# Provided material
/---

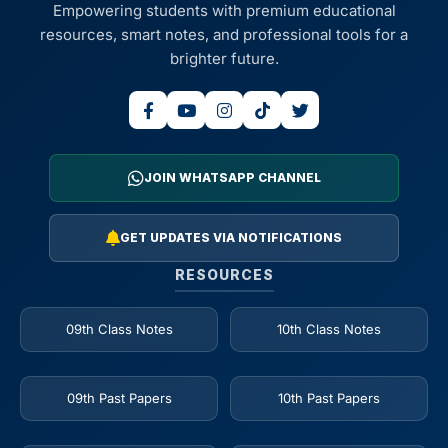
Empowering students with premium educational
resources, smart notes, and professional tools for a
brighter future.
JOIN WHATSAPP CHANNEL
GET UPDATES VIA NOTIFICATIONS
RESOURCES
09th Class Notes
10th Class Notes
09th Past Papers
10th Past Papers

\---
/---

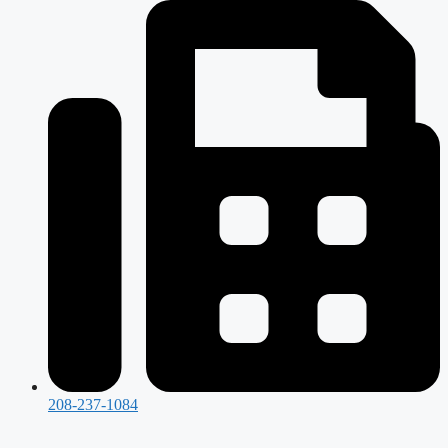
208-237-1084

\---
/---

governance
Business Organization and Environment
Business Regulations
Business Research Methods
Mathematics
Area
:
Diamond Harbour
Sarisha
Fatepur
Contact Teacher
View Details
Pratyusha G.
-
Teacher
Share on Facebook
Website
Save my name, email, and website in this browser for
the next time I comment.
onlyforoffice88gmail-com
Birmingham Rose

\---

# Task statement
Start at the line containing "Empowering students with premium educational" and end with the line containing "10th Past Papers" in the material. Rewrite those lines with "Past Papers" changed to "Exam Papers" and everything else left as it is.

# Solution
Empowering students with premium educational
resources, smart notes, and professional tools for a
brighter future.
JOIN WHATSAPP CHANNEL
GET UPDATES VIA NOTIFICATIONS
RESOURCES
09th Class Notes
10th Class Notes
09th Exam Papers
10th Exam Papers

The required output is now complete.